Geography, like many subjects, can be boring, fraught with the nasty notion that simply memorizing states and capitals constitutes learning. Phil Yeh, while presenting basic information about each state, also gives the reader a look into other aspects of the state, such as human interaction with the place, as well as history about the music, art, or technology that has shaped each state. There is even a little story to go along with the information to help the reader move along. It is a good thing.
We can forget, sometimes, that nonfiction has a special allure for some children. My wife is one of those who does not enjoy reading fiction. When I got DINOSAURS ACROSS AMERICA in the classroom, she commented that, as a child, this book would have been one of her favorites in the comic category. She was one of those children who enjoyed geography, including the memorization of states and capitals. Children like her need comics like this.

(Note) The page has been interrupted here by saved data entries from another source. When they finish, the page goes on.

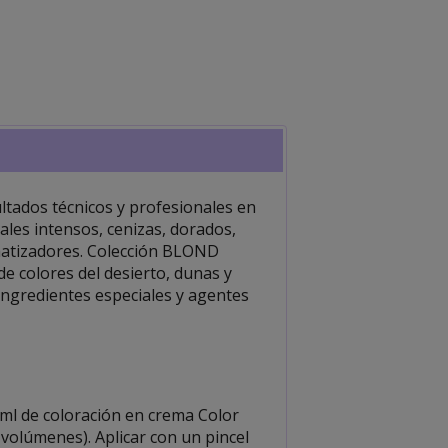
ltados técnicos y profesionales en
ales intensos, cenizas, dorados,
s matizadores. Colección BLOND
de colores del desierto, dunas y
 ingredientes especiales y agentes
ml de coloración en crema Color
 volúmenes). Aplicar con un pincel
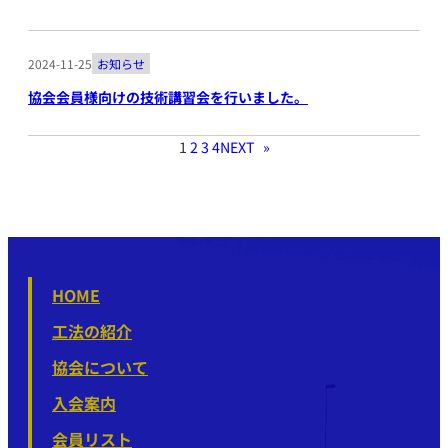
2024-11-25
お知らせ
協会会員様向けの技術講習会を行いました。
1
2
3
4
NEXT
»
HOME
工法の紹介
協会について
入会案内
会員リスト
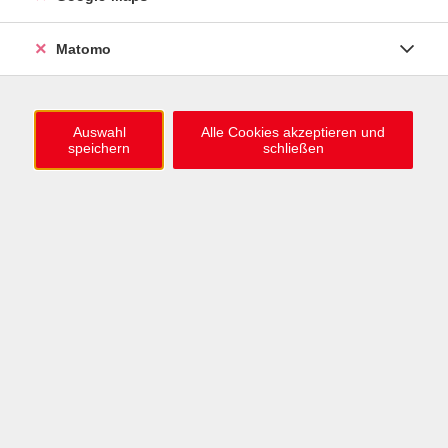
0721 / 98575-0
info@vhs-karlsruhe.de
Matomo
Anmeldung Einbürgerungstest
Auswahl
Alle Cookies akzeptieren und
speichern
schließen
Öffnungszeiten
Mo–Mi: 09–12 & 13–15 Uhr
Do: 13–16 Uhr
Fr: 09–12 Uhr
Telefonzeiten
Mo & Mi & Fr: 09–12 Uhr
Di: 09–12 & 13–16 Uhr
Do: 13–16 Uhr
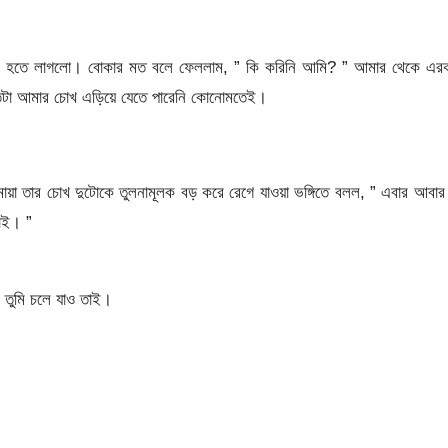
 মনে হতে লাগলো। বোকার মত বলে ফেললাম, ” কি করিনি আমি? ” আমার থেকে এর
দাঁতটা আমার চোখ এড়িয়ে যেতে পারেনি কোনোমতেই।
য়া তার চোখ দুটোকে তুলনামূলক বড় করে রেগে যাওয়া ভঙ্গিতে বলল, ” এবার আবার
াই। ”
 তুমি চলে যাও তাই।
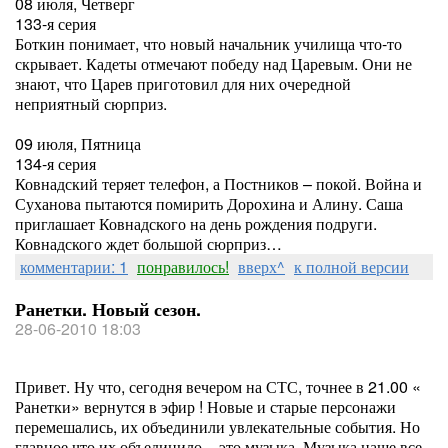
08 июля, Четверг
133-я серия
Боткин понимает, что новый начальник училища что-то
скрывает. Кадеты отмечают победу над Царевым. Они не
знают, что Царев приготовил для них очередной
неприятный сюрприз.
09 июля, Пятница
134-я серия
Ковнадский теряет телефон, а Постников – покой. Война и
Суханова пытаются помирить Дорохина и Алину. Саша
приглашает Ковнадского на день рождения подруги.
Ковнадского ждет большой сюрприз…
комментарии: 1
понравилось!
вверх^
к полной версии
Ранетки. Новый сезон.
28-06-2010 18:03
Привет. Ну что, сегодня вечером на СТС, точнее в 21.00 «
Ранетки» вернутся в эфир ! Новые и старые персонажи
перемешались, их объединили увлекательные события. Но
главное что их объединило – это музыка. Музыка наше все.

The pages are split in half with two states appearing on each page. The illustrations are colorful and include not only an outline of the state and major cities, but also includes art that is distinctive to the state.
My Rating: All Ages
All Ages Reads: No Rating
Comics in the Classroom: No Rating
IN THE CLASSROOM:
DINOSAURS ACROSS AMERICA is the perfect place for children to begin to study geography, which is more than just memorizing the states and their capitals. The study of geography also includes the place, human interaction, movement and regions. Phil Yeh does a good job with presenting aspects of these major geographic themes throughout his book. For instance we learn that W.C. Handy, the father of The Blues, lived in Memphis, Tenn. We also discover that Nebraska was referred to as a desert until humans started irrigating. Students could discover how that irrigation transformed Nebraska into the state it is.
PAGES: 32 pages
COLOR: Full color
Students need excellent nonfiction resources when studying all kinds of subjects, and DINOSAURS ACROSS AMERICA meets that need perfectly. Geared for elementary students, it is the go-to book when students begin to look at a place within the United States. It belongs on the classroom and school library shelf.